- **Task inputs**
++++++++++

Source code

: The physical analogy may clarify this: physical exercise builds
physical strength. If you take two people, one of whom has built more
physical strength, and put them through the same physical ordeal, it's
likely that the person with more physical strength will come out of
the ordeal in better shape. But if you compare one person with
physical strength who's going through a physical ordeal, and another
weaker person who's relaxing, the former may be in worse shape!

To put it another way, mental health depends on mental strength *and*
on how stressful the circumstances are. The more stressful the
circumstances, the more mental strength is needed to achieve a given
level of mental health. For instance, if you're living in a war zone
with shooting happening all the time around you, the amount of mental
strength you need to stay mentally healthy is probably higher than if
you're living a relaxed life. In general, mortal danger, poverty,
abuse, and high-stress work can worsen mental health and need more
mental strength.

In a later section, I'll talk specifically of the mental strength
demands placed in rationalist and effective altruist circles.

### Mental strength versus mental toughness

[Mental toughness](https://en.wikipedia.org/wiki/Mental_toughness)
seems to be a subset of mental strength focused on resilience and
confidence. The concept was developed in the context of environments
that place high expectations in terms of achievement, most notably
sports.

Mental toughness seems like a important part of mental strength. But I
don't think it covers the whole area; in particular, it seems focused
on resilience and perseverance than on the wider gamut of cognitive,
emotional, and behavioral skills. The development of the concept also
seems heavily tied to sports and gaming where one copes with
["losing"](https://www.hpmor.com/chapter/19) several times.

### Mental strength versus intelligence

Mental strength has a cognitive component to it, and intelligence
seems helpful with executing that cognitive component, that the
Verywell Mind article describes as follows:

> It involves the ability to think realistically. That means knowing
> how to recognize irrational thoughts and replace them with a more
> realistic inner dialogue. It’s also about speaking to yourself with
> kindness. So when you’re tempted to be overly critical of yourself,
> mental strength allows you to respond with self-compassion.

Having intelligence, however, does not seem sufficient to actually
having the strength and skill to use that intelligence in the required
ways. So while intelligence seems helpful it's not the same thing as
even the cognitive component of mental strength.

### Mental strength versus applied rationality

++++++++++

- **Brief**
Reproduce the data in its entirety, matching each character.

- **Exercise result**
Source code

: The physical analogy may clarify this: physical exercise builds
physical strength. If you take two people, one of whom has built more
physical strength, and put them through the same physical ordeal, it's
likely that the person with more physical strength will come out of
the ordeal in better shape. But if you compare one person with
physical strength who's going through a physical ordeal, and another
weaker person who's relaxing, the former may be in worse shape!

To put it another way, mental health depends on mental strength *and*
on how stressful the circumstances are. The more stressful the
circumstances, the more mental strength is needed to achieve a given
level of mental health. For instance, if you're living in a war zone
with shooting happening all the time around you, the amount of mental
strength you need to stay mentally healthy is probably higher than if
you're living a relaxed life. In general, mortal danger, poverty,
abuse, and high-stress work can worsen mental health and need more
mental strength.

In a later section, I'll talk specifically of the mental strength
demands placed in rationalist and effective altruist circles.

### Mental strength versus mental toughness

[Mental toughness](https://en.wikipedia.org/wiki/Mental_toughness)
seems to be a subset of mental strength focused on resilience and
confidence. The concept was developed in the context of environments
that place high expectations in terms of achievement, most notably
sports.

Mental toughness seems like a important part of mental strength. But I
don't think it covers the whole area; in particular, it seems focused
on resilience and perseverance than on the wider gamut of cognitive,
emotional, and behavioral skills. The development of the concept also
seems heavily tied to sports and gaming where one copes with
["losing"](https://www.hpmor.com/chapter/19) several times.

### Mental strength versus intelligence

Mental strength has a cognitive component to it, and intelligence
seems helpful with executing that cognitive component, that the
Verywell Mind article describes as follows:

> It involves the ability to think realistically. That means knowing
> how to recognize irrational thoughts and replace them with a more
> realistic inner dialogue. It’s also about speaking to yourself with
> kindness. So when you’re tempted to be overly critical of yourself,
> mental strength allows you to respond with self-compassion.

Having intelligence, however, does not seem sufficient to actually
having the strength and skill to use that intelligence in the required
ways. So while intelligence seems helpful it's not the same thing as
even the cognitive component of mental strength.

### Mental strength versus applied rationality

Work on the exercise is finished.